START EXTRACT PROVIDED
Thank you for your original review. Our team has worked hard to answer your questions and address your comments. Since the original rebuttal, we further expanded the reward analysis to GSM8k and TLDR.

With the discussion ending soon please ask any remaining questions or comments soon and we will answer ASAP; or share if previous answers and additional experiments have addressed your concerns.

作者回复

We would like to thank our reviewers for their valuable feedback. The paper has already considerably improved and we will work hard to address further comments and questions to conclude the rebuttal process to everyone’s satisfaction.

The reviews generally appreciate the discussion of inverse RL in the context of language modeling as well as the derivations and reformulation of IQLearn as temporal difference regularized MLE. Multiple reviews ask for the addition of further tasks and, while the computational cost is non-negligible, we have added results on the large WMT22 English-German task (285M examples). IQLearn gains are between 2.2-2.4 over MLE with beam search decoding. Early results with computationally cheaper decoding via temperature sampling indicate larger gains (evaluation is ongoing and we will add the complete results via comments ASAP). We are investigating further options for tasks as well.
END EXTRACT PROVIDED
START SUPPLIED RECORDS
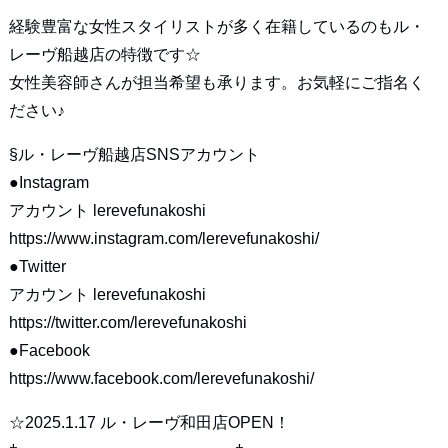
経験豊富な女性スタイリストが多く在籍しているのもル・
レーヴ船越店の特徴です☆
女性美容師さんが担当希望も承ります。お気軽にご指名く
ださい♪
§ル・レーヴ船越店SNSアカウント
●Instagram
アカウント lerevefunakoshi
https://www.instagram.com/lerevefunakoshi/
●Twitter
アカウント lerevefunakoshi
https://twitter.com/lerevefunakoshi
●Facebook
https://www.facebook.com/lerevefunakoshi/
☆2025.1.17 ル・レーヴ和田店OPEN！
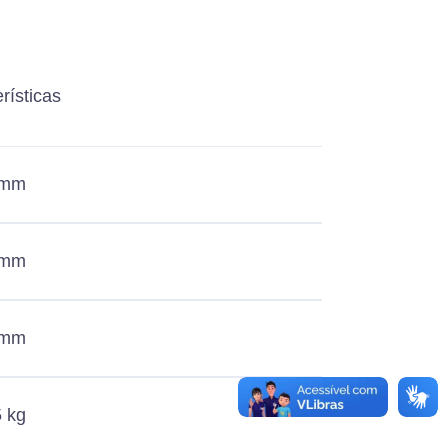
rísticas
 mm
 mm
 mm
5 kg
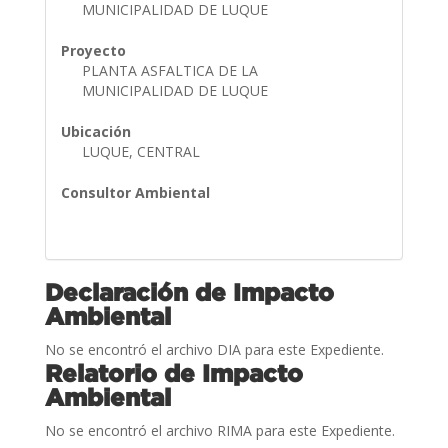
MUNICIPALIDAD DE LUQUE
Proyecto
PLANTA ASFALTICA DE LA
MUNICIPALIDAD DE LUQUE
Ubicación
LUQUE, CENTRAL
Consultor Ambiental
Declaración de Impacto
Ambiental
No se encontró el archivo DIA para este Expediente.
Relatorio de Impacto
Ambiental
No se encontró el archivo RIMA para este Expediente.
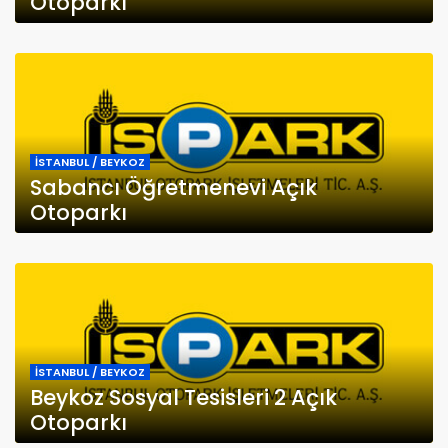
Otoparkı
İSTANBUL / BEYKOZ
Sabancı Öğretmenevi Açık
Otoparkı
İSTANBUL / BEYKOZ
Beykoz Sosyal Tesisleri 2 Açık
Otoparkı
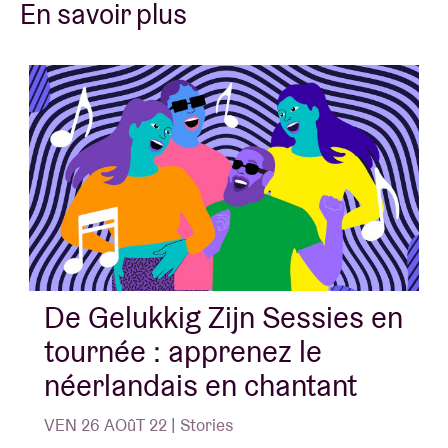
En savoir plus
De Gelukkig Zijn Sessies en
tournée : apprenez le
néerlandais en chantant
VEN 26 AOûT 22 | Stories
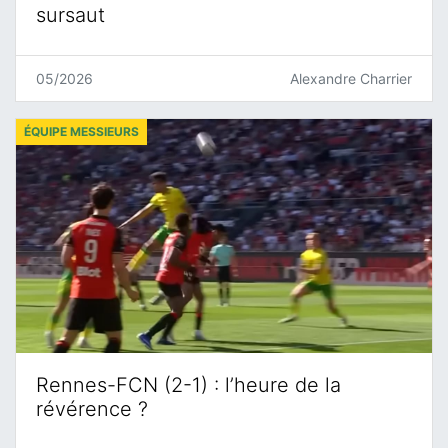
sursaut
05/2026
Alexandre Charrier
ÉQUIPE MESSIEURS
Rennes-FCN (2-1) : l’heure de la
révérence ?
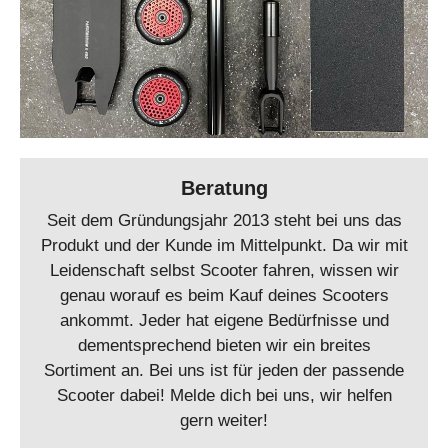
Beratung
Seit dem Gründungsjahr 2013 steht bei uns das
Produkt und der Kunde im Mittelpunkt. Da wir mit
Leidenschaft selbst Scooter fahren, wissen wir
genau worauf es beim Kauf deines Scooters
ankommt. Jeder hat eigene Bedürfnisse und
dementsprechend bieten wir ein breites
Sortiment an. Bei uns ist für jeden der passende
Scooter dabei! Melde dich bei uns, wir helfen
gern weiter!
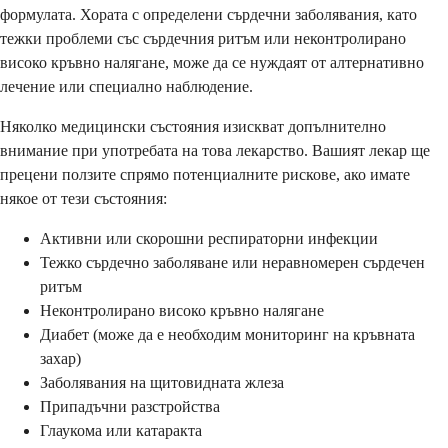
формулата. Хората с определени сърдечни заболявания, като
тежки проблеми със сърдечния ритъм или неконтролирано
високо кръвно налягане, може да се нуждаят от алтернативно
лечение или специално наблюдение.
Няколко медицински състояния изискват допълнително
внимание при употребата на това лекарство. Вашият лекар ще
прецени ползите спрямо потенциалните рискове, ако имате
някое от тези състояния:
Активни или скорошни респираторни инфекции
Тежко сърдечно заболяване или неравномерен сърдечен
ритъм
Неконтролирано високо кръвно налягане
Диабет (може да е необходим мониторинг на кръвната
захар)
Заболявания на щитовидната жлеза
Припадъчни разстройства
Глаукома или катаракта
END SUPPLIED RECORDS
* WORK TO COMPLETE *
a: Using only the author response, decide whether each of the following statements agrees with it: (i) the reward analysis was extended to GSM8k and TLDR after the original rebuttal; (ii) the WMT22 English-German task contains 285M examples; (iii) the complete temperature-sampling results are already included. For each one, answer yes or no and quote the words that decide it.
b: Answer these questions from the author response, using one line for each answer.
(i) Which two tasks was the reward analysis expanded to?
(ii) As what is IQLearn reformulated?
(iii) With which decoding method does IQLearn gain 2.2-2.4 over MLE?

* SOLUTIONS IN ORDER *
a:
(i) Yes: "Since the original rebuttal, we further expanded the reward analysis to GSM8k and TLDR."
(ii) Yes: "we have added results on the large WMT22 English-German task (285M examples)."
(iii) No: "evaluation is ongoing and we will add the complete results via comments ASAP"

b:
(i) GSM8k and TLDR
(ii) Temporal difference regularized MLE
(iii) Beam search decoding